## Work instruction
Would you reproduce exactly the lines below from the one holding "- **Enhanced Keyboards:**" through the one holding "- **Testing Documentation:**", inclusive, and no others?

-------- Supplied data --------

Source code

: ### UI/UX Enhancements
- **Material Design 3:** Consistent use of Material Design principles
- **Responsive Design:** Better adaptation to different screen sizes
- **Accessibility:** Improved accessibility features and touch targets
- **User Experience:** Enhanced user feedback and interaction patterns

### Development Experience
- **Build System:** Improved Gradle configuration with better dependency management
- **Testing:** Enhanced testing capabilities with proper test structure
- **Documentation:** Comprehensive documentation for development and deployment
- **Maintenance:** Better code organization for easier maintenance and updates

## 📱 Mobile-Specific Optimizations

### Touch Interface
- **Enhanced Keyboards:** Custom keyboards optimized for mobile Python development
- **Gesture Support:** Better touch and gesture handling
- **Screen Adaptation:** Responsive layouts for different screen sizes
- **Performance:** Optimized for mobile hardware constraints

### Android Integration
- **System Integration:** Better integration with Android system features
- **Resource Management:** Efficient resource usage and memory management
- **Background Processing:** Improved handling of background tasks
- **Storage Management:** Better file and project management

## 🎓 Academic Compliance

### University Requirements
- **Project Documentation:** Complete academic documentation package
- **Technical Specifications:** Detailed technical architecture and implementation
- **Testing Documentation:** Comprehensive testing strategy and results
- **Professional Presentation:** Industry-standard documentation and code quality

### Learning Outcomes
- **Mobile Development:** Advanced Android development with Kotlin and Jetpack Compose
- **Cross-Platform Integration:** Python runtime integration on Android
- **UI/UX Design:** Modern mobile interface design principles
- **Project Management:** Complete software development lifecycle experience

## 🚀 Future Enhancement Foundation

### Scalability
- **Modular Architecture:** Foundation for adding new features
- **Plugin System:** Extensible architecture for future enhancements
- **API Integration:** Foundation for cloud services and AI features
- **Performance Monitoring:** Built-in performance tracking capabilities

--------

## Written solution
- **Enhanced Keyboards:** Custom keyboards optimized for mobile Python development
- **Gesture Support:** Better touch and gesture handling
- **Screen Adaptation:** Responsive layouts for different screen sizes
- **Performance:** Optimized for mobile hardware constraints

### Android Integration
- **System Integration:** Better integration with Android system features
- **Resource Management:** Efficient resource usage and memory management
- **Background Processing:** Improved handling of background tasks
- **Storage Management:** Better file and project management

## 🎓 Academic Compliance

### University Requirements
- **Project Documentation:** Complete academic documentation package
- **Technical Specifications:** Detailed technical architecture and implementation
- **Testing Documentation:** Comprehensive testing strategy and results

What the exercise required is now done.